7 Law 552 - Antitrust - Instructor: Dwight Drake DAGHER v. SAUDI REFINING INC. (“SRI”) (9 TH Cir. 2004) Basic Facts: Texaco and Shell formed national alliance of two joint ventures - Equilon in west; Motiva in east. SRI was part of Motiva. Ventures owned all down market refining and market activities, including refineries, research labs, thousands of stations, and all pipeline. Goal was to promote efficiencies by savings costs and consolidating operations. Single person had job of setting prices, which were same for both Shell and Texaco brands in both markets. West coast station owners (23k) sued under Sherman 1. What was standing issue re: SRI? How did District Ct. handle? What was Plaintiff’s theory of liability? Issue for summary judgment? How did Dist. Ct. decide per se price fixing issue on summary judgment? Was “rule of reason” even an issue? Why Not?

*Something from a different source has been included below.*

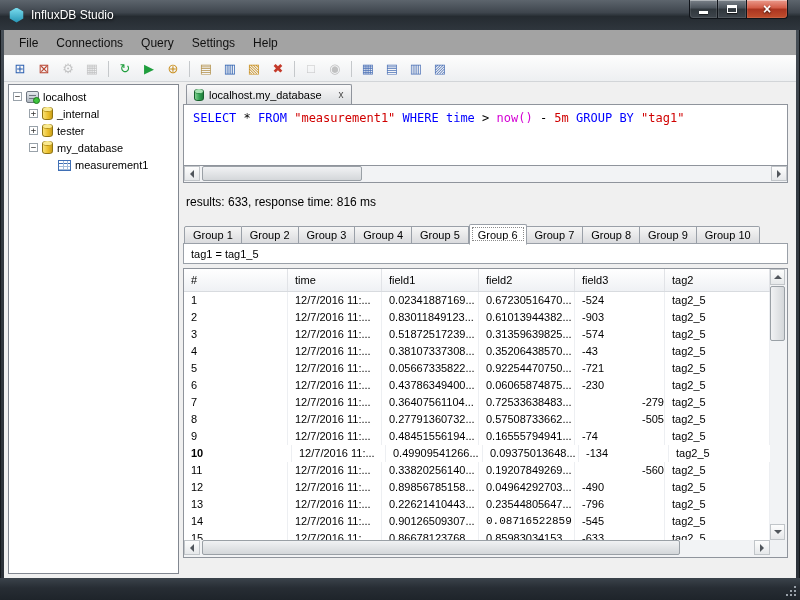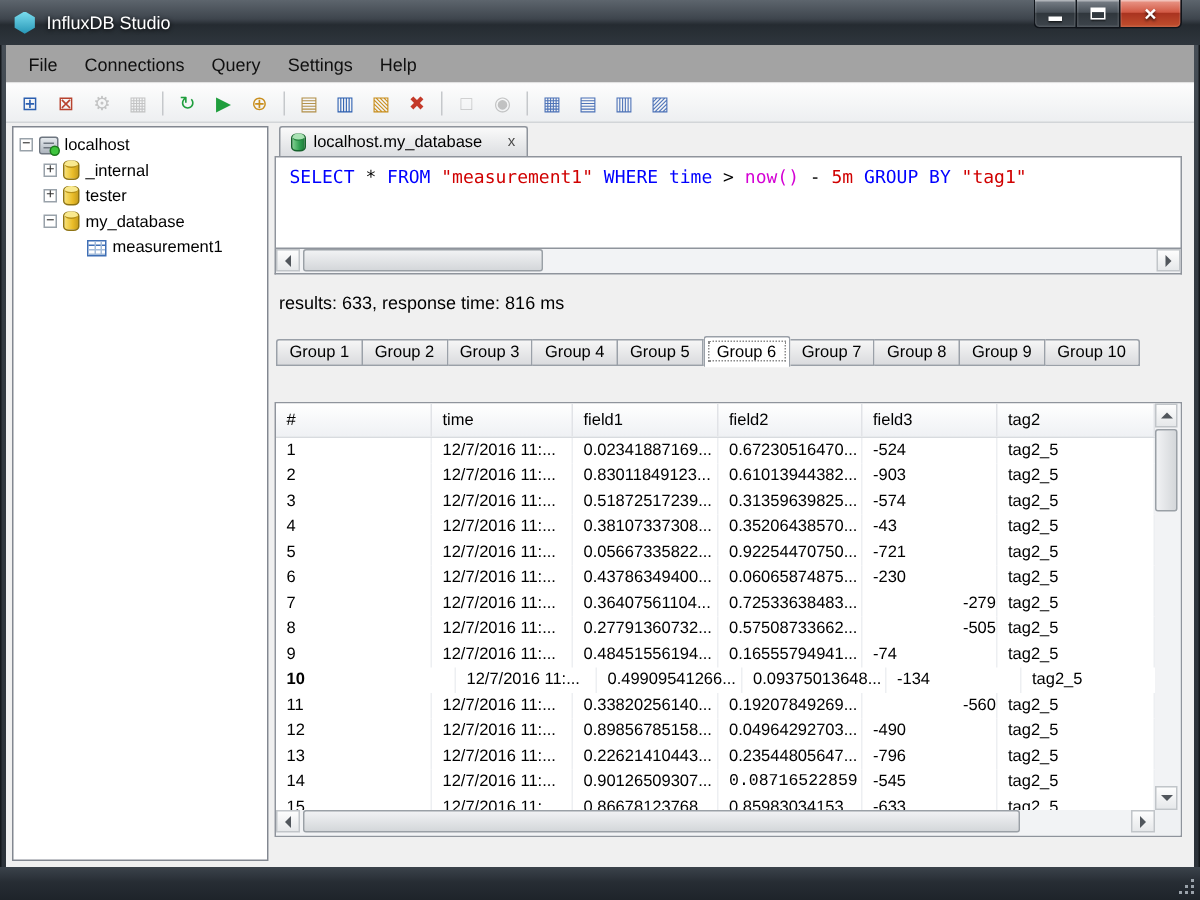"tag1 = tag1_5" div { html: none -> <div>tag1 = tag1_5</div> }
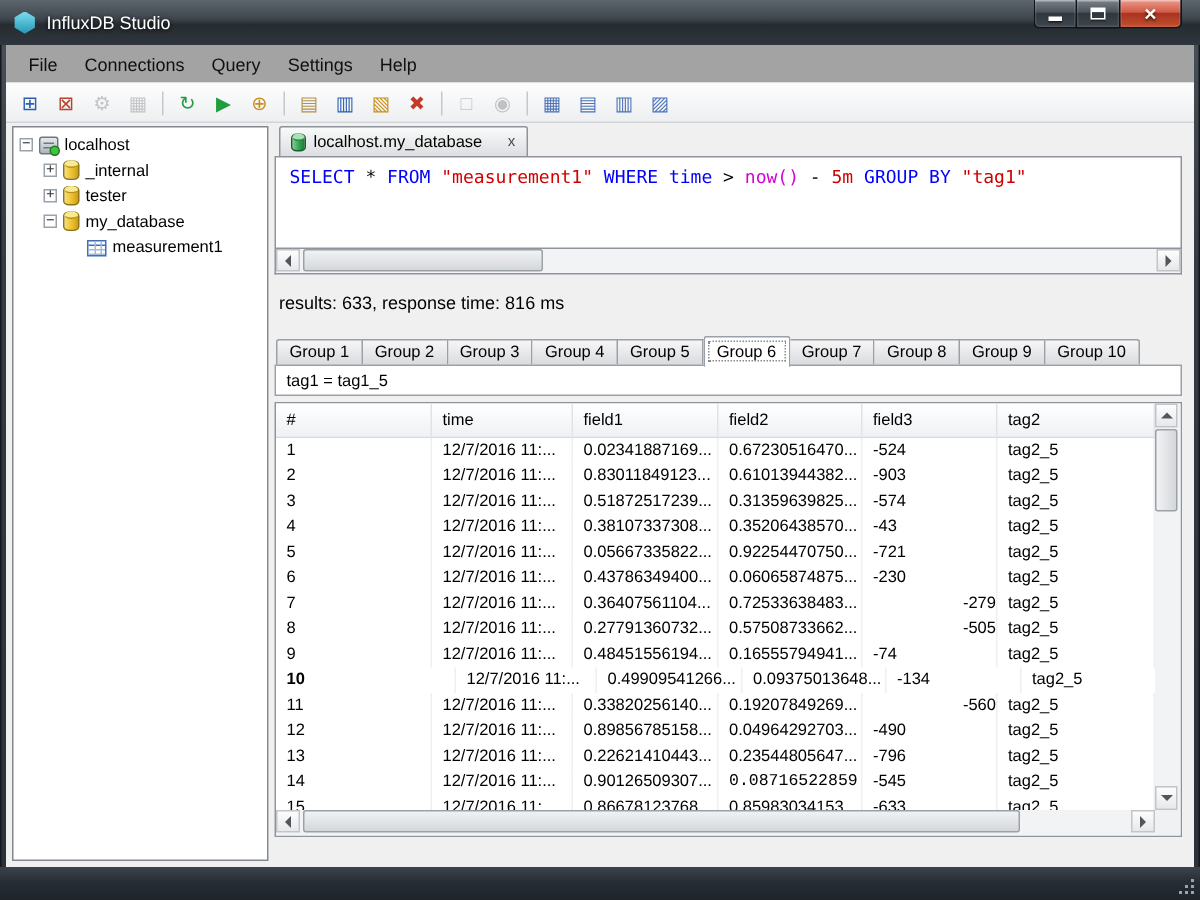"10" div.g-cell { width: 120px -> 108px }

8 Law 552 - Antitrust - Instructor: Dwight Drake DAGHER v. SAUDI REFINING INC. (“SRI”) (9 TH Cir. 2004) Ninth Circuit: - Plaintiffs have no standing against SRI, who has no west coast involvement. No evidence SRI part of nationwide price fixing alliance – SRI not give a hoot what happens in west. Dist. Ct. summary judgment affirmed. - Dist. Ct. summary judgment for Defendants on per se pricing claim reversed. Unified pricing per se illegal. Presence of joint venture not relevant if pricing not necessary for efficiencies of JV. Here, no justification for naked price unification. Robinson Patman defense bogus – pricing not based on identify of customers. - Different result if merged into “one collective brand”, if each set its own prices at same level after independent analysis, or if evidence that unified price was important to legitimate aims of JV. - Dissent: JV is the business. It can set its prices free of Sherman 1.